On the other hand, there are solutions to our plastic problem, like recycling and using less plastic and, worldwide, there are dozens of projects designed to clean up the mess on both land and sea.

The beach south of Jambeli in El Oro Province.

The beach south of Jambeli in El Oro Province.

With all this in mind, I wondered where all this plastic was coming from. In the U.S., recycling has become common and roads and beaches didn’t seem to be accumulating plastics in the quantities I was hearing about.

When I moved to Ecuador, I thought I might see the mess I had been reading about, this littering and over abundance of plastic waste. Sure, in Cuenca, salchipapa containers and plastic bags are used all the time so some littering is not uncommon. But recycling is so common in the city that you can buy bags designated for your recycling at any place that sells garbage bags. Most people either drink water from the tap or from refillable bottles. The cokes and beers can easily be purchased in returnable glass bottles. And the plastic that doesn’t make it to the recycle truck is often filtered out of trash cans and off the sidewalks by citizens looking to recycle it for a little money. The city of Cuenca has trash pick-up and street cleaners. For the most part, it stays very clean.

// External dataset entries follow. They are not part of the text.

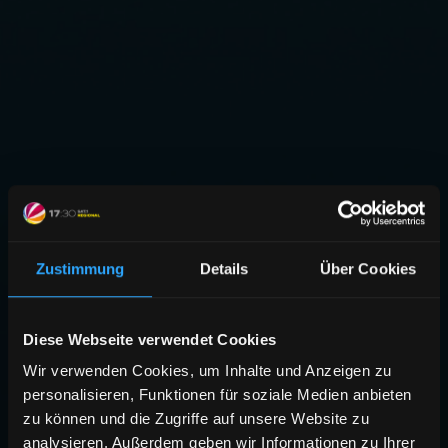
Zustimmung
Details
Über Cookies
Diese Webseite verwendet Cookies
Wir verwenden Cookies, um Inhalte und Anzeigen zu
personalisieren, Funktionen für soziale Medien anbieten
zu können und die Zugriffe auf unsere Website zu
analysieren. Außerdem geben wir Informationen zu Ihrer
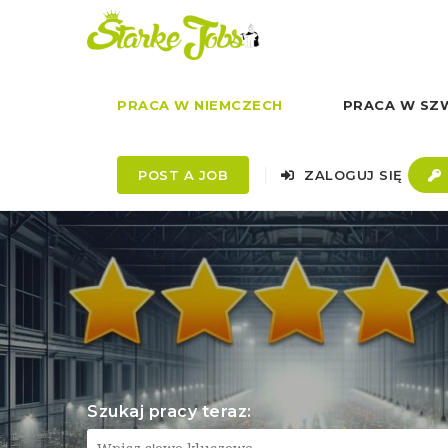
PRACA W NIEMCZECH
PRACA W SZW
POST A JOB
ZALOGUJ SIĘ
Szukaj pracy teraz:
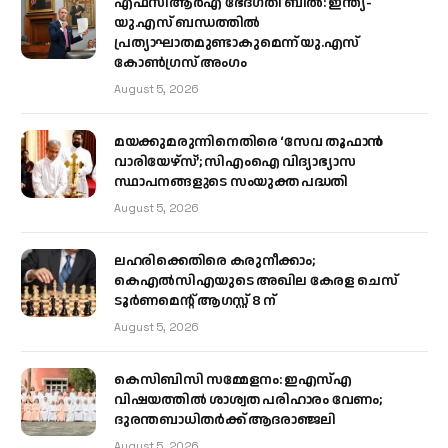
എഫ്‌സിആർഎ ഭേദഗതി ബിൽ: ഇന്ത്യ-
യു.എസ് ബന്ധത്തിൽ
പ്രത്യാഘാതമുണ്ടാകുമെന്ന് യു.എസ്
കോൺഗ്രസ് അംഗം
August 5, 2026
മയക്കുമരുന്നിനെതിരെ ‘സേവ തൂഫാൻ
വാരിയേഴ്‌സ്’; സിഎംഐ വിദ്യാഭ്യാസ
സ്ഥാപനങ്ങളുടെ സംയുക്ത പദ്ധതി
August 5, 2026
ലഹരിക്കെതിരെ കരുനീക്കാം;
കെഎൽസിഎയുടെ അഖില കേരള ചെസ്
ടൂർണമെന്റ് ആഗസ്റ്റ് 8 ന്
August 5, 2026
കെസിബിസി സമ്മേളനം: ഇഎസ്എ
വിഷയത്തിൽ ശാശ്വത പരിഹാരം വേണം;
ദുരന്തബാധിതർക്ക് ആദരാഞ്ജലി
August 5, 2026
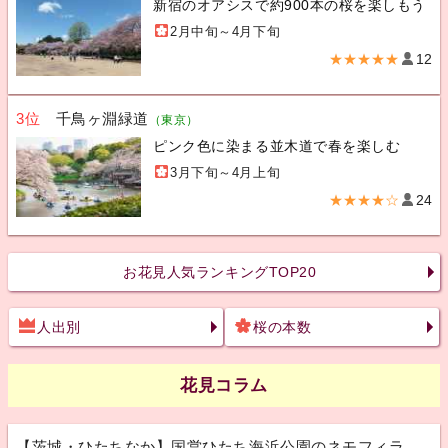
新宿のオアシスで約900本の桜を楽しもう
2月中旬～4月下旬
★★★★★
12
3位
千鳥ヶ淵緑道
（東京）
ピンク色に染まる並木道で春を楽しむ
3月下旬～4月上旬
★★★★☆
24
お花見人気ランキングTOP20
人出別
桜の本数
花見コラム
【茨城・ひたちなか】国営ひたち海浜公園のネモフィラ、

Then, I moved to the coast. That’s where I found the plastic. Bottles, plastic to-go containers, jugs, and bags cover many parts of the beaches. Plastic oil bottles float on top of the waves. Ripped pieces of plastic cling to plants and flutter in the ocean breeze.

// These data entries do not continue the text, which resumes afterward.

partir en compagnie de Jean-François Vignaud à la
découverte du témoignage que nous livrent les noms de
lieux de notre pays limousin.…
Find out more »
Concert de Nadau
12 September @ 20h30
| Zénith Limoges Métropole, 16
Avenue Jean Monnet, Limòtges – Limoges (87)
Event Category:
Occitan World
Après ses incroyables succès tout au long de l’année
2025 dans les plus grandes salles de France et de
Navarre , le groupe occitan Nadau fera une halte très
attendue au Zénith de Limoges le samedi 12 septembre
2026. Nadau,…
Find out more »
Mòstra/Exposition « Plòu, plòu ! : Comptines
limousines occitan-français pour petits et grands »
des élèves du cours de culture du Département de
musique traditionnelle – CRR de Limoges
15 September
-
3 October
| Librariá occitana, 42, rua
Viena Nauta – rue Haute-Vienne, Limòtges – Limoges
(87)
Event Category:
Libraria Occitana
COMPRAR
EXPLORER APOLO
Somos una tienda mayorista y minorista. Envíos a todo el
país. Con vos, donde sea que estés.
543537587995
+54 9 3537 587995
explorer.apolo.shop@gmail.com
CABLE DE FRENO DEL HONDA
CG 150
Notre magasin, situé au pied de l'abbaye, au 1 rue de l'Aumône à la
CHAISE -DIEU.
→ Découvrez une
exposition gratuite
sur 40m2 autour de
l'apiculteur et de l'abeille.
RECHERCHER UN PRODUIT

I step off the sand and cross the street where I find vacant lots carpeted in trash — much of which is plastic. As I drive the highway from my coastal town to Guayaquil, the shoulder of the roads and the empty fields are colorful with pink containers, green bottles, rainbow striped bags, and blue water jugs.

A sea tortoise in the Galapagos.

A sea tortoise in the Galapagos.

In Guayaquil, bottled water is sold cheap and everywhere. Vendors walk the streets, line the sidewalks, and jump on buses with water to sell. After all, you can’t drink the tap water there. That means everyone is buying bottled water. To top it off, lunches are sold in plastic to-go containers by vendors on the streets and on the buses. Trash covers yards around houses while slopes along the roads look like they’ve experienced a plastic landslide.

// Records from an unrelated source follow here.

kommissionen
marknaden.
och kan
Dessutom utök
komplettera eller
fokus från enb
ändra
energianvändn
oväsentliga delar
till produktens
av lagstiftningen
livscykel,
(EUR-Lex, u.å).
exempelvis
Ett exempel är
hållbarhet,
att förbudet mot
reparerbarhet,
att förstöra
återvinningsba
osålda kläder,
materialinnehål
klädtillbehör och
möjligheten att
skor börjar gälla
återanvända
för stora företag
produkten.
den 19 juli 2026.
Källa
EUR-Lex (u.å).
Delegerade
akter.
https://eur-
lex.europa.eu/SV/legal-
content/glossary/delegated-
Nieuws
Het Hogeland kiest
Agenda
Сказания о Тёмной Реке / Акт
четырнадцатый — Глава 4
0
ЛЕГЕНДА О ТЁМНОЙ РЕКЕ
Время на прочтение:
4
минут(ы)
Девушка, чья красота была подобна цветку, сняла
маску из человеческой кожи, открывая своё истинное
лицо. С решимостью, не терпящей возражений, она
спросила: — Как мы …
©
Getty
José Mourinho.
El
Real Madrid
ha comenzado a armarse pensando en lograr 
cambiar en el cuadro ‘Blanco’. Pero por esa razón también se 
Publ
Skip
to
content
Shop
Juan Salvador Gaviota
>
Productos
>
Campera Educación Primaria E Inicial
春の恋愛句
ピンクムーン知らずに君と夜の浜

The trash in the coastal towns easily ends up in ocean, but the trash pile I walk past as I cross a bridge over one of Guayaquil’s rivers ends up in the ocean. Ecuador’s largest city is on the Guayas River, which empties into the Gulf of Guayaquil, an inlet of the Pacific Ocean.

I asked some young adults in Guayaquil if all this trash — mostly plastic — is a problem. They all agreed that it is. “Why does it happen?” I asked. That’s when the differences of opinion went public:

“They don’t have manners.”

“They’re not educated”

“I don’t throw trash on the ground.”

“There’s nowhere else to put it.”

I asked, “Who are ‘they’?” They are, I was told, the uneducated, the rude, the poor, etc.

When I asked how to solve it, the tension in the group only increased:

“Fine litterers heavily.”

“Educate them.”

“Improve trash pick up.”

“Put them in jail.”

“You’ll put a poor person in jail just because they are uneducated and can’t afford to pay the fine?”

The issue is no doubt a complex one, and often sensitive. Last month, though, the World Economic Forum said the only way to avoid a plastic disaster is to massively improve the economics and uptake of recycling. The forum says that means giving people incentives to collect plastic garbage and recycle, use reusable packaging, and encourage countries to drastically improve their waste collection infrastructure.

We don’t always think about where the trash goes. Living in my clean town in the U.S. and then walking the streets of Cuenca, I doubted if we even had a  problem.

Now, the trash is just outside my front door and it covers the beach across the street. I watch my step as I go out to the waves, and I sometimes have to carry my son over the trash border at the shoreline.

Now, I’m living personally with the problem.